▶ [Saved entries]:

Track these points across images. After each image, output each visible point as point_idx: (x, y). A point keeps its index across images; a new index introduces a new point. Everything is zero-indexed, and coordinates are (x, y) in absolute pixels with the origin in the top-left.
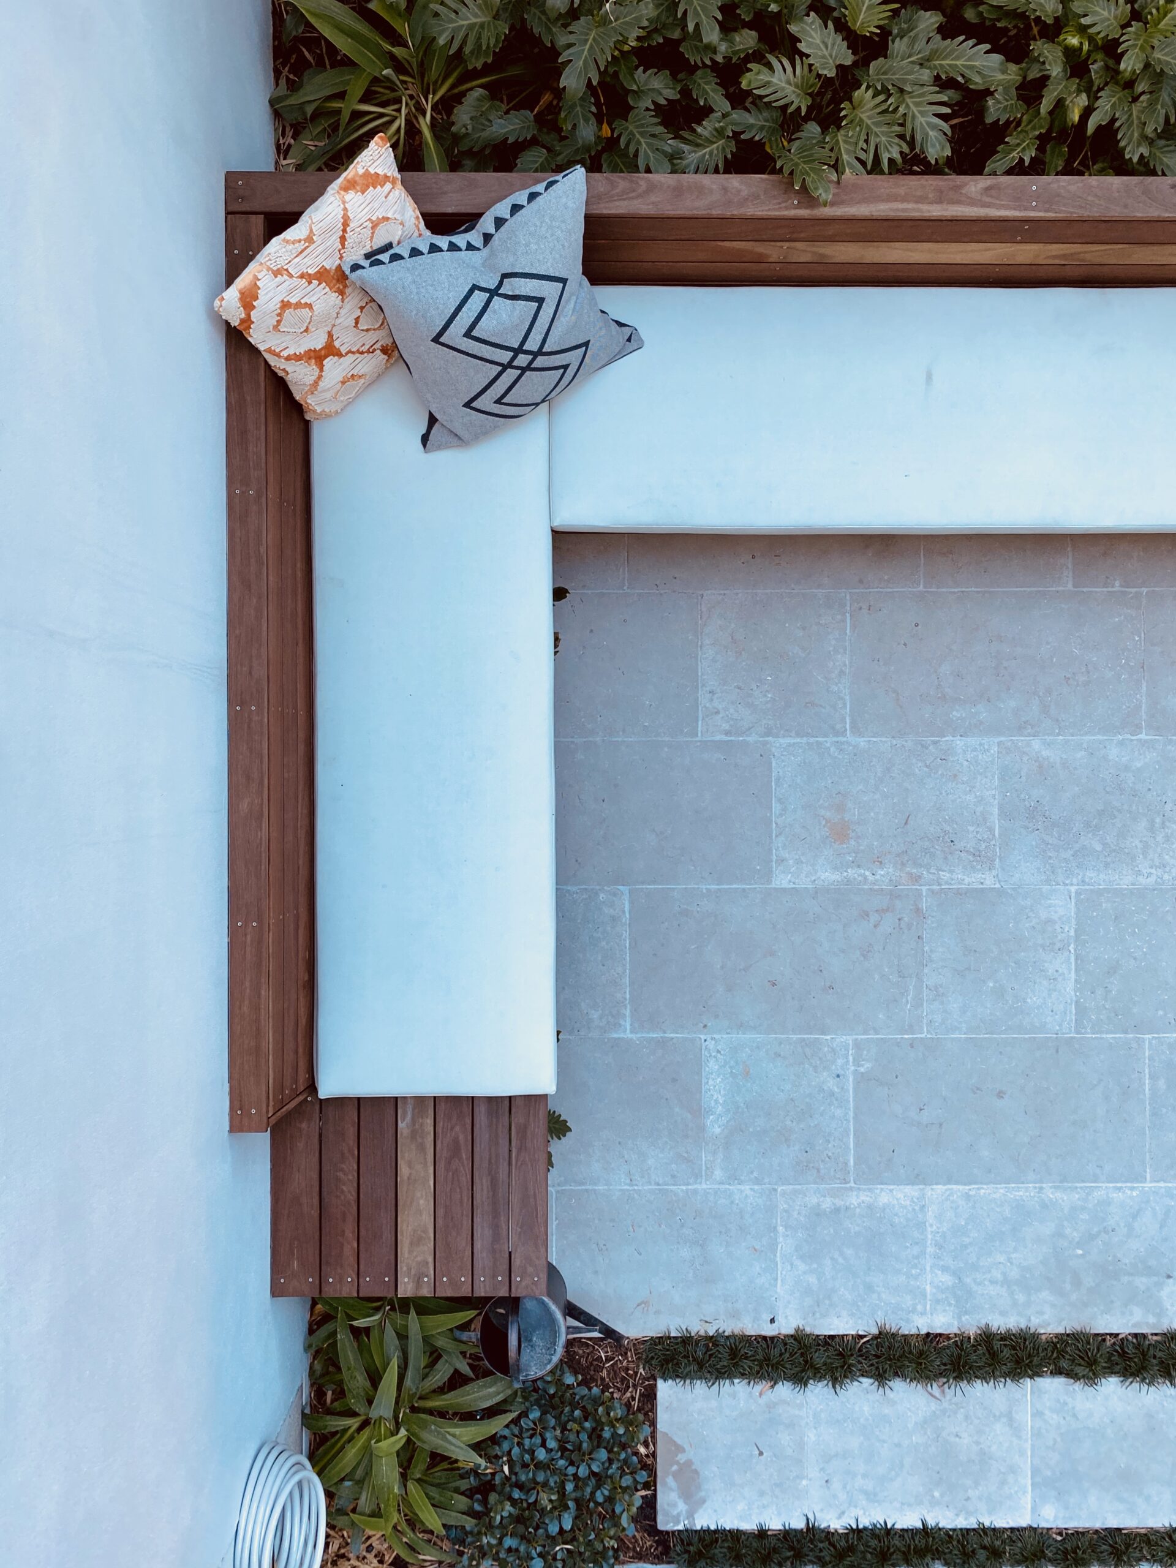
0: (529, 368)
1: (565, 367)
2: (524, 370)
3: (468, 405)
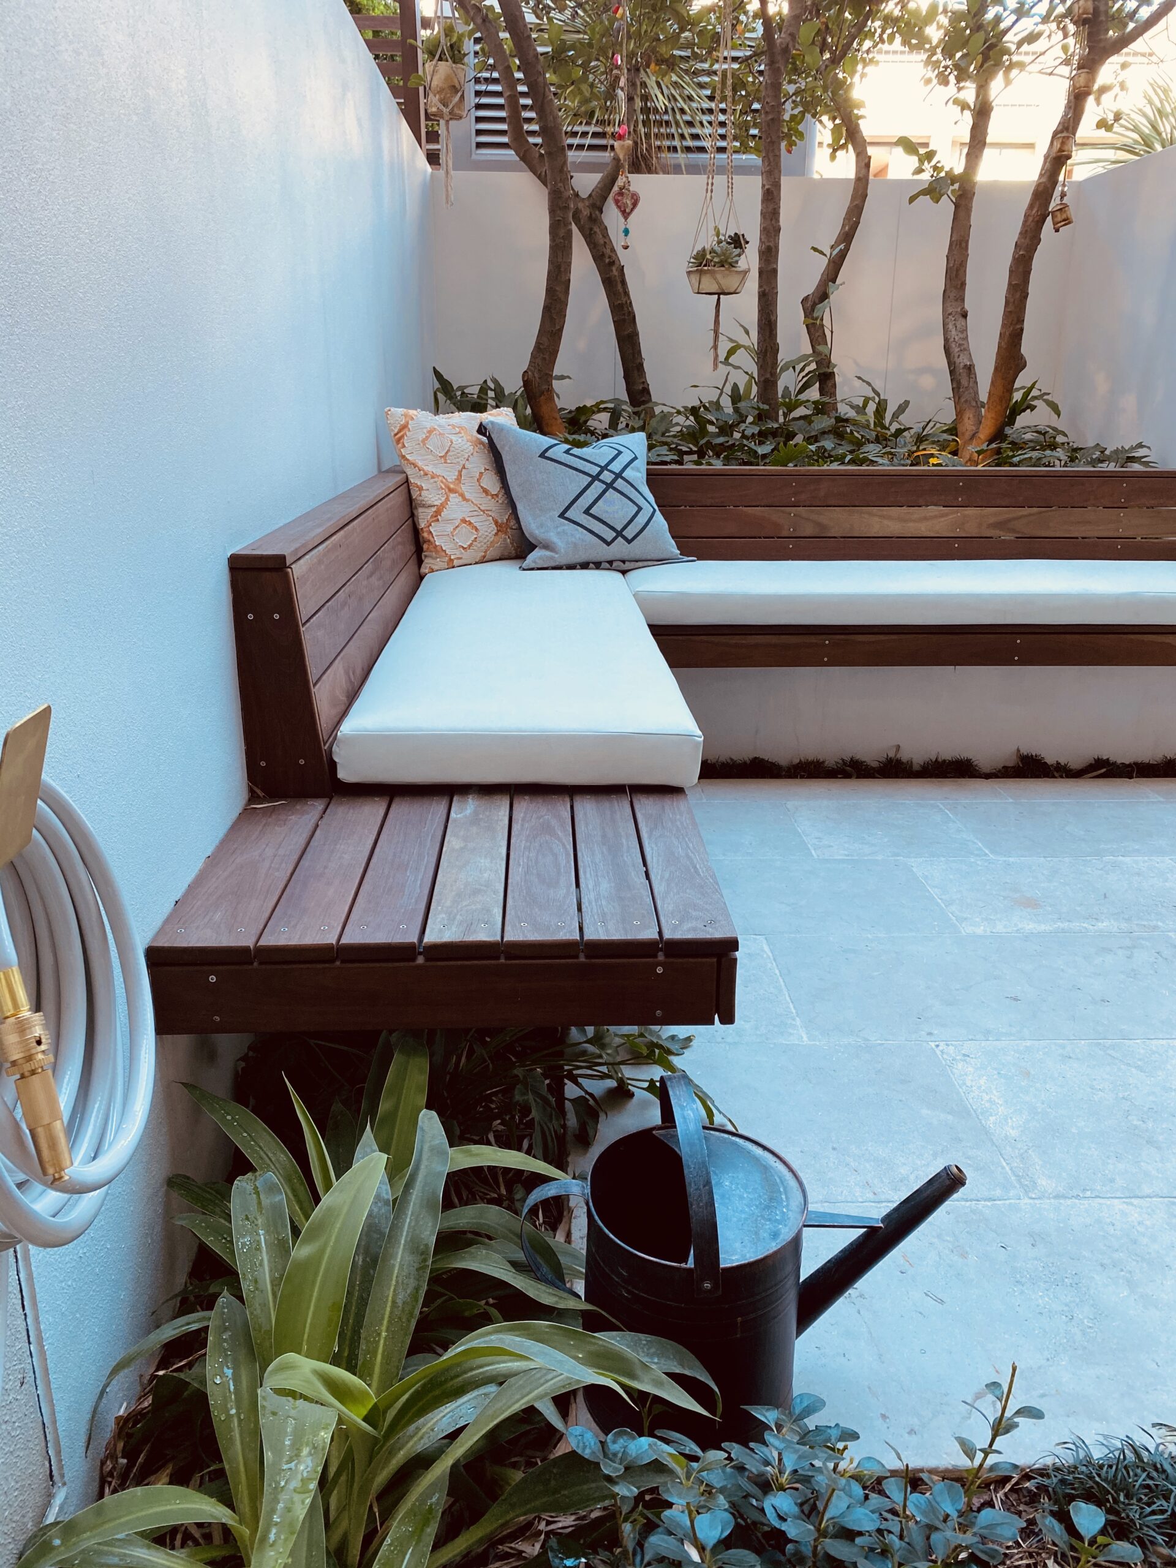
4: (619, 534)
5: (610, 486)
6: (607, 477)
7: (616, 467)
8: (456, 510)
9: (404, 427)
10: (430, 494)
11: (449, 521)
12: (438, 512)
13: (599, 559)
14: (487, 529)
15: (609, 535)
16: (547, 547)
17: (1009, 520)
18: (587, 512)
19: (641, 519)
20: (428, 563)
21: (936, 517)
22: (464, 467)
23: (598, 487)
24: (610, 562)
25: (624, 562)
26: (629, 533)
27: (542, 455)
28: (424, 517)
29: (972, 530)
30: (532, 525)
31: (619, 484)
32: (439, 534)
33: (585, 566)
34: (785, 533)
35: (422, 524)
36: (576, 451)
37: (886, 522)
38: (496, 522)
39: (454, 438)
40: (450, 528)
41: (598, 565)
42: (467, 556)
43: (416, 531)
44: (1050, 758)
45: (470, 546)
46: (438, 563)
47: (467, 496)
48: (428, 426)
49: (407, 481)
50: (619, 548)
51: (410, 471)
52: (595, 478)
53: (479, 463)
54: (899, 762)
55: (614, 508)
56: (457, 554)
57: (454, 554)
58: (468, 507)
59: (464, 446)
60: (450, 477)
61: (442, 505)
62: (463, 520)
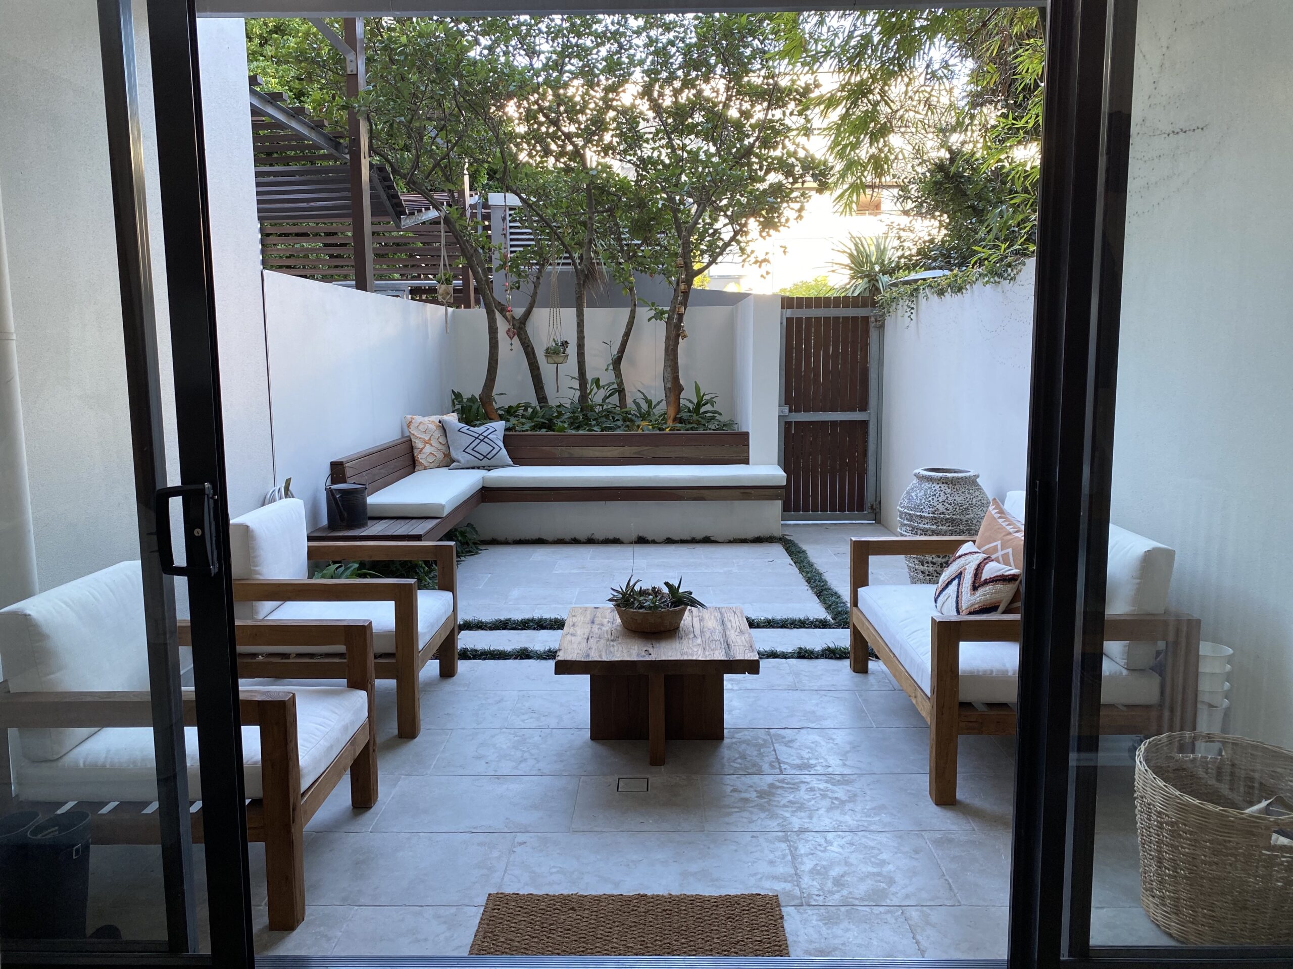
4: (485, 457)
5: (482, 441)
6: (481, 437)
7: (485, 434)
8: (428, 449)
9: (411, 422)
10: (419, 444)
11: (425, 453)
12: (421, 451)
14: (440, 455)
15: (482, 457)
16: (458, 462)
18: (473, 450)
19: (494, 452)
20: (417, 468)
21: (612, 451)
22: (432, 435)
23: (478, 441)
25: (489, 467)
26: (489, 457)
27: (459, 431)
28: (416, 452)
29: (627, 454)
30: (454, 454)
31: (486, 440)
32: (421, 458)
33: (473, 468)
34: (559, 456)
35: (415, 455)
36: (472, 429)
38: (444, 453)
39: (429, 425)
40: (425, 456)
41: (479, 468)
42: (432, 465)
43: (413, 457)
44: (651, 538)
45: (434, 462)
46: (421, 468)
47: (433, 445)
48: (419, 421)
49: (411, 440)
50: (485, 462)
51: (412, 437)
52: (477, 438)
53: (438, 434)
54: (592, 539)
55: (484, 448)
56: (428, 464)
57: (427, 464)
58: (433, 448)
59: (432, 427)
60: (427, 438)
61: (423, 448)
62: (431, 453)
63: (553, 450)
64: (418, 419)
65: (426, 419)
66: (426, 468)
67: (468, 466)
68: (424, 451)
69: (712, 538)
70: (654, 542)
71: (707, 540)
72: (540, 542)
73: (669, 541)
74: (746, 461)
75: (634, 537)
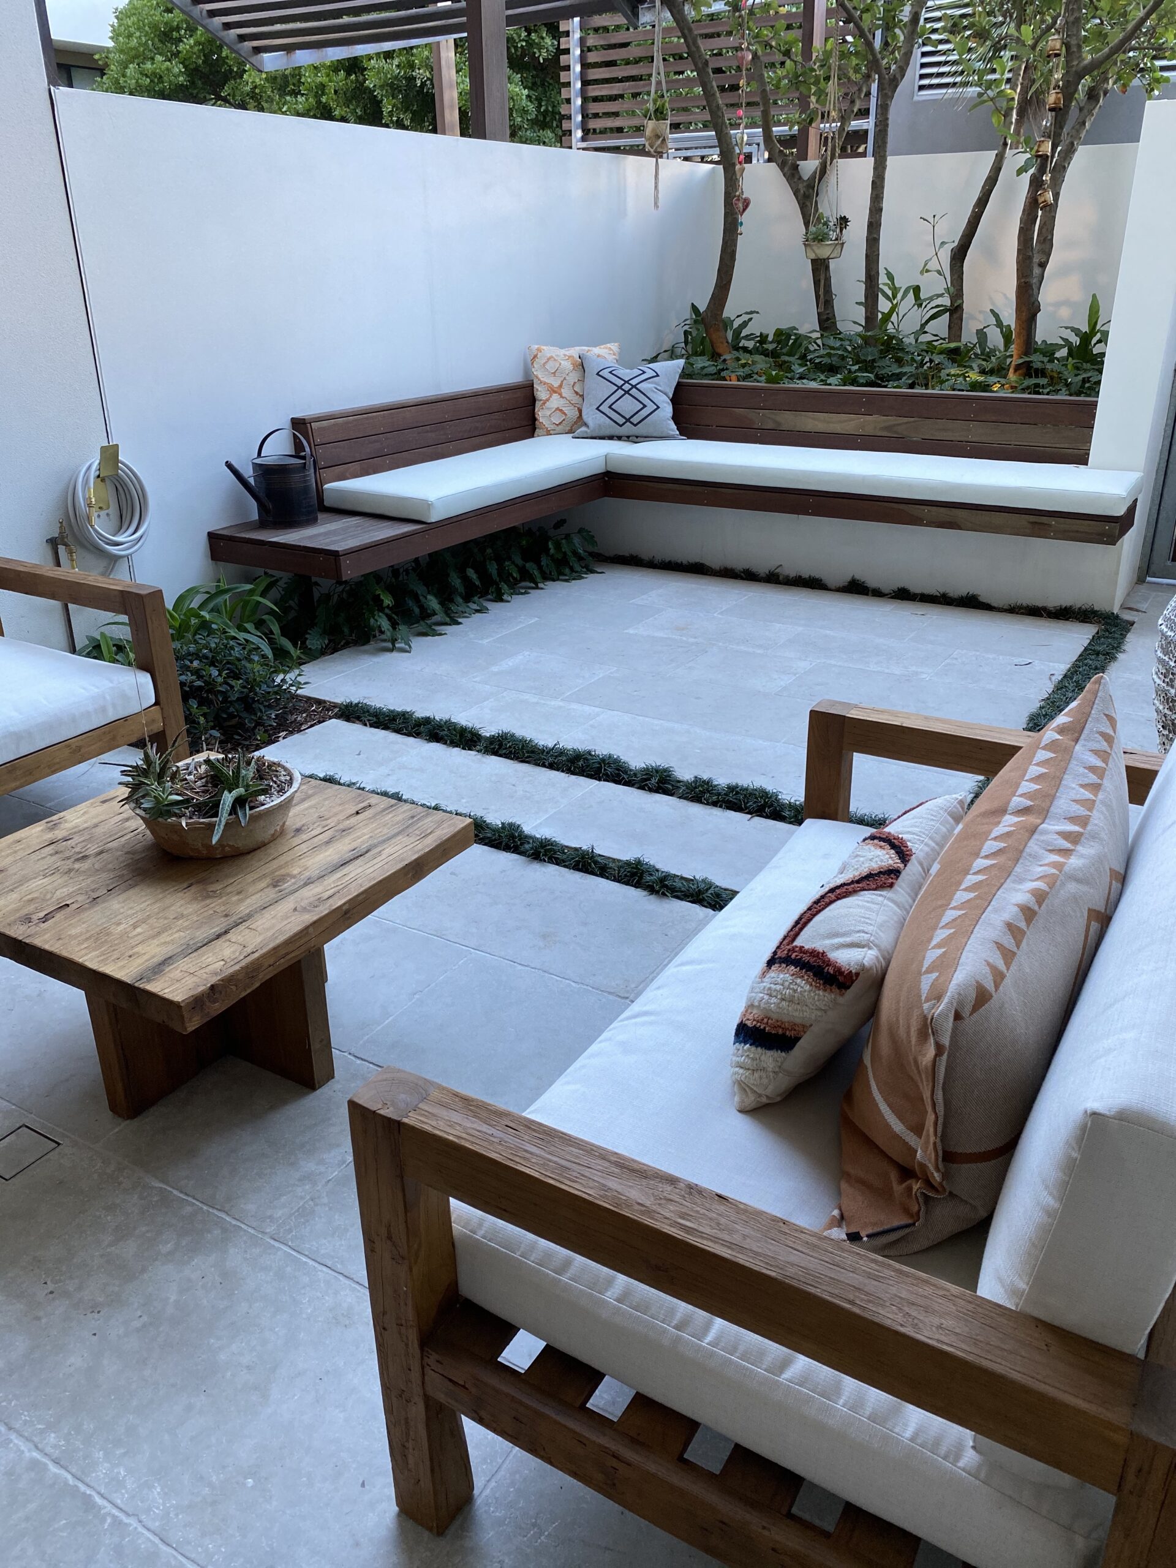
0: (626, 382)
1: (611, 372)
2: (627, 382)
3: (658, 375)
4: (628, 420)
5: (627, 392)
6: (627, 387)
7: (633, 382)
8: (555, 402)
9: (535, 356)
10: (541, 393)
11: (549, 409)
12: (544, 403)
13: (621, 434)
14: (569, 414)
15: (621, 421)
16: (588, 426)
17: (894, 425)
18: (610, 407)
19: (647, 412)
20: (536, 429)
21: (845, 421)
22: (565, 379)
23: (620, 392)
24: (628, 437)
25: (637, 437)
26: (635, 420)
28: (537, 406)
29: (869, 430)
30: (585, 413)
31: (634, 392)
32: (544, 415)
33: (611, 438)
34: (756, 427)
35: (536, 410)
37: (816, 423)
38: (574, 410)
39: (562, 362)
40: (548, 413)
41: (617, 438)
42: (557, 429)
43: (532, 412)
44: (872, 583)
45: (560, 423)
46: (541, 431)
47: (564, 395)
48: (550, 355)
49: (533, 386)
50: (628, 429)
51: (534, 381)
52: (620, 388)
53: (573, 376)
55: (627, 406)
56: (553, 427)
57: (550, 427)
58: (562, 402)
59: (567, 365)
60: (556, 384)
61: (548, 400)
62: (558, 409)
63: (751, 414)
64: (548, 351)
65: (563, 352)
66: (548, 433)
67: (601, 434)
68: (547, 404)
69: (982, 599)
70: (877, 593)
71: (971, 603)
72: (697, 569)
73: (903, 595)
74: (1081, 459)
75: (844, 579)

▶ [Work order]: Above are the records; repeat them all exactly, without the pictures.

▶ [Answer for this exercise]:
Track these points across images. After each image, output each visible point as point_idx: (x, y). A point keeps its index across images; a new index introduces a new point. Everything is zero-indexed, and coordinates are (x, y) in absolute pixels with the origin in the top-left.
0: (529, 368)
1: (565, 367)
2: (524, 370)
3: (468, 405)
4: (619, 534)
5: (610, 486)
6: (607, 477)
7: (616, 467)
8: (456, 510)
9: (404, 427)
10: (430, 494)
11: (449, 521)
12: (438, 512)
13: (599, 559)
14: (487, 529)
15: (609, 535)
16: (547, 547)
17: (1009, 520)
18: (587, 512)
19: (641, 519)
20: (428, 563)
21: (936, 517)
22: (464, 467)
23: (598, 487)
24: (610, 562)
25: (624, 562)
26: (629, 533)
27: (542, 455)
28: (424, 517)
29: (972, 530)
30: (532, 525)
31: (619, 484)
32: (439, 534)
33: (585, 566)
34: (785, 533)
35: (422, 524)
36: (576, 451)
37: (886, 522)
38: (496, 522)
39: (454, 438)
40: (450, 528)
41: (598, 565)
42: (467, 556)
43: (416, 531)
44: (1050, 758)
45: (470, 546)
46: (438, 563)
47: (467, 496)
48: (428, 426)
49: (407, 481)
50: (619, 548)
51: (410, 471)
52: (595, 478)
53: (479, 463)
54: (899, 762)
55: (614, 508)
56: (457, 554)
57: (454, 554)
58: (468, 507)
59: (464, 446)
60: (450, 477)
61: (442, 505)
62: (463, 520)
4: (485, 457)
5: (482, 441)
6: (481, 437)
7: (485, 434)
8: (428, 449)
9: (411, 422)
10: (419, 444)
11: (425, 453)
12: (421, 451)
14: (440, 455)
15: (482, 457)
16: (458, 462)
18: (473, 450)
19: (494, 452)
20: (417, 468)
21: (612, 451)
22: (432, 435)
23: (478, 441)
25: (489, 467)
26: (489, 457)
27: (459, 431)
28: (416, 452)
29: (627, 454)
30: (454, 454)
31: (486, 440)
32: (421, 458)
33: (473, 468)
34: (559, 456)
35: (415, 455)
36: (472, 429)
38: (444, 453)
39: (429, 425)
40: (425, 456)
41: (479, 468)
42: (432, 465)
43: (413, 457)
44: (651, 538)
45: (434, 462)
46: (421, 468)
47: (433, 445)
48: (419, 421)
49: (411, 440)
50: (485, 462)
51: (412, 437)
52: (477, 438)
53: (438, 434)
54: (592, 539)
55: (484, 448)
56: (428, 464)
57: (427, 464)
58: (433, 448)
59: (432, 427)
60: (427, 438)
61: (423, 448)
62: (431, 453)
63: (553, 450)
64: (418, 419)
65: (426, 419)
66: (426, 468)
67: (468, 466)
68: (424, 451)
69: (712, 538)
70: (654, 542)
71: (707, 540)
72: (540, 542)
73: (669, 541)
74: (746, 461)
75: (634, 537)
0: (626, 382)
1: (611, 372)
2: (627, 382)
3: (658, 375)
4: (628, 420)
5: (627, 392)
6: (627, 387)
7: (633, 382)
8: (555, 402)
9: (535, 356)
10: (541, 393)
11: (549, 409)
12: (544, 403)
13: (621, 434)
14: (569, 414)
15: (621, 421)
16: (588, 426)
17: (894, 425)
18: (610, 407)
19: (647, 412)
20: (536, 429)
21: (845, 421)
22: (565, 379)
23: (620, 392)
24: (628, 437)
25: (637, 437)
26: (635, 420)
28: (537, 406)
29: (869, 430)
30: (585, 413)
31: (634, 392)
32: (544, 415)
33: (611, 438)
34: (756, 427)
35: (536, 410)
37: (816, 423)
38: (574, 410)
39: (562, 362)
40: (548, 413)
41: (617, 438)
42: (557, 429)
43: (532, 412)
44: (872, 583)
45: (560, 423)
46: (541, 431)
47: (564, 395)
48: (550, 355)
49: (533, 386)
50: (628, 429)
51: (534, 381)
52: (620, 388)
53: (573, 376)
55: (627, 406)
56: (553, 427)
57: (550, 427)
58: (562, 402)
59: (567, 365)
60: (556, 384)
61: (548, 400)
62: (558, 409)
63: (751, 414)
64: (548, 351)
65: (563, 352)
66: (548, 433)
67: (601, 434)
68: (547, 404)
69: (982, 599)
70: (877, 593)
71: (971, 603)
72: (697, 569)
73: (903, 595)
74: (1081, 459)
75: (844, 579)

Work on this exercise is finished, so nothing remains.